• Lista de tareas
- A) Según el fragmento, ¿cuál de los dos diarios conservadores fue incendiado?
- B) Repite del fragmento el tramo que va desde "Tal vez nunca" hasta "todo es humo.".
- C) Resume el fragmento en dos oraciones.

Tal vez nunca se sepa todo lo que sucedió en aquella fecha. Algunos recuerdan los disparos. Otros hablan de turbas enfureci­das que derribaron puertas de almacenes para proveerse de machetes y de hachas. De las calles desaparecieron cientos de metros de cables de energía y de teléfono. Se sabe que hubo ataques contra los dos diarios con­servadores: El Fígaro fue incendia­do y el Diario de la Costa reportó daños en sus oficinas.
Dicen que un grupo de mu­cha­chos libe­rales se tomó la Alcaldía y trató de esta­blecer un gobierno revolu­cionario que sólo estuvo en el poder durante diez minutos.
Pero en la memoria todo es humo.






* * *

La sopa ya había llegado por la nariz, pero el plato humeante seguía en la cocina.
Al joven García, más conocido como Gabito, se le había hecho tarde para almorzar y la dueña de la pensión bogotana de estu­diantes costeños lo castiga­ba haciéndolo esperar.
Miró el cuadro del comedor, el hombre en un árbol muy cerca de un río y el caimán que lo estaba espe­rando. Tamborileó sobre la mesa y cantó en voz baja. Cuando la sopa se asomó en la puerta de la coci­na, escuchó los gritos en la escalera. Un joven agitado llegó al comedor, se pegó a la pared cerca del cuadro y miró al joven en la mesa y a la mujer en la puerta:
“Se jodió el país. Mataron a Gaitán”.
Gabito miró con desconsuelo su plato de sopa y se dejó arrastrar escaleras abajo hasta una multi­tud revuelta. Casi en la esquina de la carrera sép­tima con la avenida Jiménez de Quesada, vio un co­rrillo inquieto y pálido.

• Entradas registradas

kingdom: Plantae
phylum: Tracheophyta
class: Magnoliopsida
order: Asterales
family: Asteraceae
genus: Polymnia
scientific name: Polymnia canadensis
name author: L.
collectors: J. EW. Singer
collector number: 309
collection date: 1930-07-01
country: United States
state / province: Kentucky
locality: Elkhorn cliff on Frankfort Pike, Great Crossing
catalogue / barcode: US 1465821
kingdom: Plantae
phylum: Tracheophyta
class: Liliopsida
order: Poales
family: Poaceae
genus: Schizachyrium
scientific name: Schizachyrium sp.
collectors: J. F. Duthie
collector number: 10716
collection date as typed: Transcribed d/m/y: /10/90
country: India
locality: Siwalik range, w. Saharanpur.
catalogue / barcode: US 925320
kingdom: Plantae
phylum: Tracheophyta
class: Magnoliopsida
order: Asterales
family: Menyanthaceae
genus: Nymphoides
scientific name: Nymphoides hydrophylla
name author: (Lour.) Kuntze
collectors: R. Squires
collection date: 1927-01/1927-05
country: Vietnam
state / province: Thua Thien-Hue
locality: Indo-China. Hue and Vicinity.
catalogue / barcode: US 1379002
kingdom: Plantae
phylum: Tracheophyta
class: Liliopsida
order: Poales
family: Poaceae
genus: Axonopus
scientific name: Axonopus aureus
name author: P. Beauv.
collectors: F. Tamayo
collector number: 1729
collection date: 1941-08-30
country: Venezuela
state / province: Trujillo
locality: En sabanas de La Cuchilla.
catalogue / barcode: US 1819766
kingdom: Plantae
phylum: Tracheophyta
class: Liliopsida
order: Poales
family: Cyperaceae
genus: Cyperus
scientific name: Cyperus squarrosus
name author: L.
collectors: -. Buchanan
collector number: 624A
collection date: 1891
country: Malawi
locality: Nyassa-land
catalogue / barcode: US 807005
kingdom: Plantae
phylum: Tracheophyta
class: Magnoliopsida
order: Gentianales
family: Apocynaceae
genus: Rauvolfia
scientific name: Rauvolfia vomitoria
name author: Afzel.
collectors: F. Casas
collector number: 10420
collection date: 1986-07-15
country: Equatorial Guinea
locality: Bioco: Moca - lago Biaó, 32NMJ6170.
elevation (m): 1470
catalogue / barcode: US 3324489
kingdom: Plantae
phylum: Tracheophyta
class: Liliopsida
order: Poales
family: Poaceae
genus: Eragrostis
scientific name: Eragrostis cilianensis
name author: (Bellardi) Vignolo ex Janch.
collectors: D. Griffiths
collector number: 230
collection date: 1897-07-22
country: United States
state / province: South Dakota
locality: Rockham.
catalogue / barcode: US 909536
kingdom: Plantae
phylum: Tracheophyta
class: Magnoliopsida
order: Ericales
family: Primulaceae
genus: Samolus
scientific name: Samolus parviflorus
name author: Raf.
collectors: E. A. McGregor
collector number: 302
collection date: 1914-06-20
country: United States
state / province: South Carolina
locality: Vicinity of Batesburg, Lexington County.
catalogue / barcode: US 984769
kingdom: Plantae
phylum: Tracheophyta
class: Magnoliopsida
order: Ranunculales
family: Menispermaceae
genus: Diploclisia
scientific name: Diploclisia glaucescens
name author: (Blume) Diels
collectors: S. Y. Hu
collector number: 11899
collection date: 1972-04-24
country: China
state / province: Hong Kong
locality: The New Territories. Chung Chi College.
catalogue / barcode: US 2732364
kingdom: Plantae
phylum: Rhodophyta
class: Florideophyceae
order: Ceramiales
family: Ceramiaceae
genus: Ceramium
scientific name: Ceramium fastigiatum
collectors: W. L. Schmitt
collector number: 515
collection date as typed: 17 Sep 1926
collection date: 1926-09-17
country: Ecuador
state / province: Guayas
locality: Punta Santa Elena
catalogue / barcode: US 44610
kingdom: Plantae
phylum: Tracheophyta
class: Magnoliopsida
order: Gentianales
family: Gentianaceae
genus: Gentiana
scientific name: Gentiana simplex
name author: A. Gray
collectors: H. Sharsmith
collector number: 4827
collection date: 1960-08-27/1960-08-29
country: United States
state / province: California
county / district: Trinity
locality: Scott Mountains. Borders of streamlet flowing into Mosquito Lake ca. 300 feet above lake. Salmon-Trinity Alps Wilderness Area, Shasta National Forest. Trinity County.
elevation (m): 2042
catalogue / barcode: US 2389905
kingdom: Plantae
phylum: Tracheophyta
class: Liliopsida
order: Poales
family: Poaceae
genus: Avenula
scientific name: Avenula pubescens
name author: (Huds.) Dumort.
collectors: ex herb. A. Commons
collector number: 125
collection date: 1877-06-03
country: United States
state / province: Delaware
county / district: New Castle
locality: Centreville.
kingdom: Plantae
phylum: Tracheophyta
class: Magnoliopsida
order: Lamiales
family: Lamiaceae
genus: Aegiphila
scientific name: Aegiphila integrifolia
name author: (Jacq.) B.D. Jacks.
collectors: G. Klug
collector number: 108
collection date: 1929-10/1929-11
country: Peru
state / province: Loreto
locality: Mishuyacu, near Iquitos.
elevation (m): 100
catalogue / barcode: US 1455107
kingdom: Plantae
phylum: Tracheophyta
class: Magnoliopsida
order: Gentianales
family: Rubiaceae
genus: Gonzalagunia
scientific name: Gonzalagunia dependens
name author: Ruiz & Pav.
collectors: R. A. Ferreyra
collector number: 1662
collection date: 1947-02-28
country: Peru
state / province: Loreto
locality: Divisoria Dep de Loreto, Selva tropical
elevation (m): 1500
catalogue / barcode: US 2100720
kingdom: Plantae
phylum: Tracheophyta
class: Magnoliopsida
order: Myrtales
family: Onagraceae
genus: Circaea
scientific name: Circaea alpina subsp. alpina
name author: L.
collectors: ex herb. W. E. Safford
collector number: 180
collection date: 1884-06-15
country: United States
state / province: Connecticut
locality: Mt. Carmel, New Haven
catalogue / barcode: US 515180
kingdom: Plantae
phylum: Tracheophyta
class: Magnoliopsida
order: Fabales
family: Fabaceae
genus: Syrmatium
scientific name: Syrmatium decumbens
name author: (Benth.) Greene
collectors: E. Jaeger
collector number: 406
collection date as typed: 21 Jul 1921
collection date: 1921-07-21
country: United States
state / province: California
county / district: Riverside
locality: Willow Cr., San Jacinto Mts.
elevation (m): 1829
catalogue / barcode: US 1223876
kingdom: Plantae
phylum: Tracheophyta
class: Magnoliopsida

• Respuestas numeradas
- A) El Fígaro.

- B)
Tal vez nunca se sepa todo lo que sucedió en aquella fecha. Algunos recuerdan los disparos. Otros hablan de turbas enfureci­das que derribaron puertas de almacenes para proveerse de machetes y de hachas. De las calles desaparecieron cientos de metros de cables de energía y de teléfono. Se sabe que hubo ataques contra los dos diarios con­servadores: El Fígaro fue incendia­do y el Diario de la Costa reportó daños en sus oficinas.
Dicen que un grupo de mu­cha­chos libe­rales se tomó la Alcaldía y trató de esta­blecer un gobierno revolu­cionario que sólo estuvo en el poder durante diez minutos.
Pero en la memoria todo es humo.

- C) El fragmento recuerda una fecha confusa de disparos, turbas que forzaron almacenes en busca de machetes y hachas, ataques contra dos diarios conservadores y un gobierno revolucionario de diez minutos en la Alcaldía, aunque en la memoria todo es humo. Después cuenta cómo Gabito, mientras esperaba la sopa en una pensión bogotana de estudiantes costeños, oyó que habían matado a Gaitán y bajó a la calle, donde encontró una multitud revuelta.